A lamb himself, a mother’s darling. The pulse
beating in his neck, throbbing for the sacrifice.
3. Seth
She buried her love for Abel
in the recesses of her heart, then
closed the door. Of the other
she never spoke. When it was time
to begin the begetting, she was given
a replacement. Had she a choice,
she’d have fancied a girl, someone
to talk to. But when had she ever
been given a choice? Except—
as Adam kept reminding her—
when that talky fellow, that glittery
creature sidled up to her and . . . .
but then the vision fades, shreds
like the tail end of a dream. Besides,
there’s dishes to be done and a baby
to be rocked. And if she rocked him
haphazardly—he being a substitute,
a compensation—he didn’t seem
to mind. He grew up wiry, healthy.
Kept his room clean, milked the goat,
mucked out the barn. His father
tolerated him. His mother checked
his fingernails before he left for school,
patted his head. Signed his report cards.
What warmth he needed he found
in paper, pencil, and adding things up.
A natural in mathematics and geometric
progressions, reciting to the birds
his beloved multiplication tables
while weeding the garden, hoeing the peas.
But one evening in his fifteenth year
he came home troubled, having watched
the ram ramming against the side slats
of his pen, snorting and sniffing the air.
The ewes restless in the field and itchy.
And he, not able to look away.
He told his story at dinner. His mother
and father looked at each other
then put down their forks.
Somewhere a clock started ticking.
Somewhere a calendar turned a page.
So it was written.
Eve reached to the fruit bowl
in the middle of the table, selected an apple—
Empire red as the inside of God’s mouth—
and rolled it across to her son.
Putting Two and Two Together
First they dragged the night table
out from between the twin beds and
quietly quietly pushed them together,
then, careful to avoid a noise, lay down
under the ceiling fan, giving in
to the sweet flooding of the flesh.
After, they joked about the plastic tree
in the corner, how, playing Adam and Eve,
that dusty relic must be a stand-in, not for
the wisdom tree but for the other: God’s tree,
lest they eat and live happy forever.
This, the opening page of a longer story
begun in a rented room of love talk
and muffled cry.
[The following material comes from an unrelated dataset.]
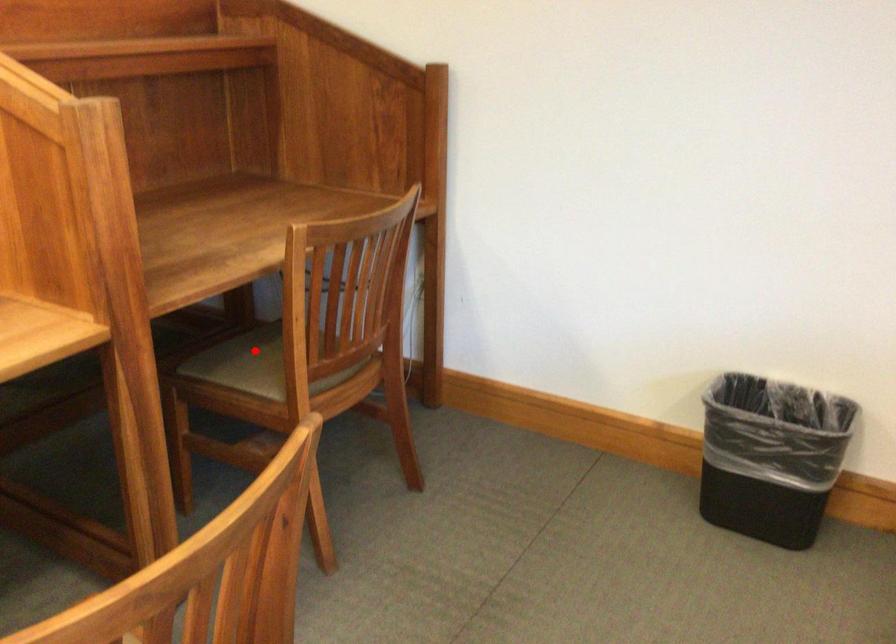
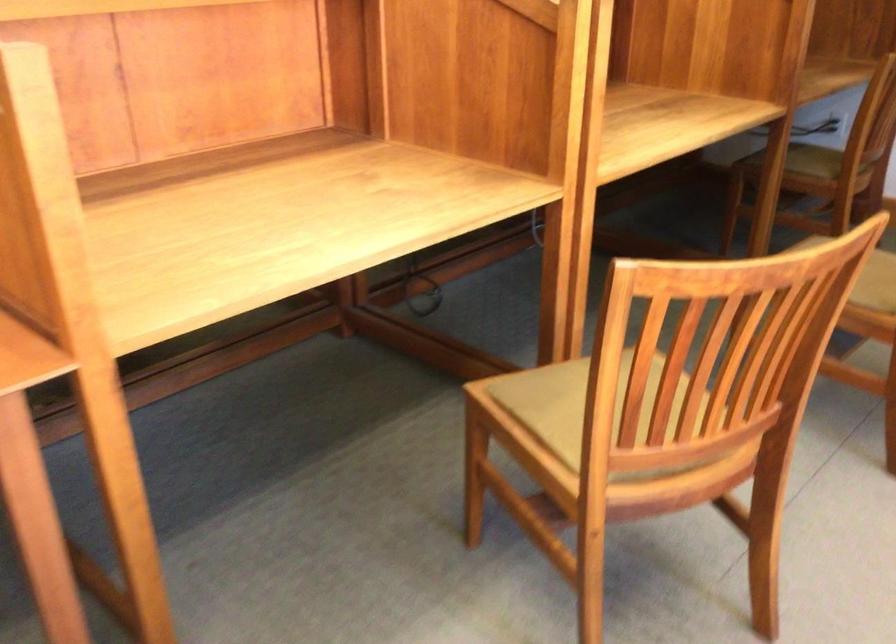
Question: I am providing you with two images of the same scene from different viewpoints. A red point is marked on the first image. Is the red point's position out of view in image 2?

Choices:
 (A) Yes
 (B) No

Answer: (A)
A far cry (or was it?)
from the original story: that sixth-day,
once-upon-a-time story when the earth
cracked, spewing forth all manner of beast
and crawly, creeping thing. Imagine
the noise, the bellows and bleats, the thunder,
the hammering rain to make the mud to make
the man, slashed by a burning fork of lightning
in his side, the woman screaming to get out.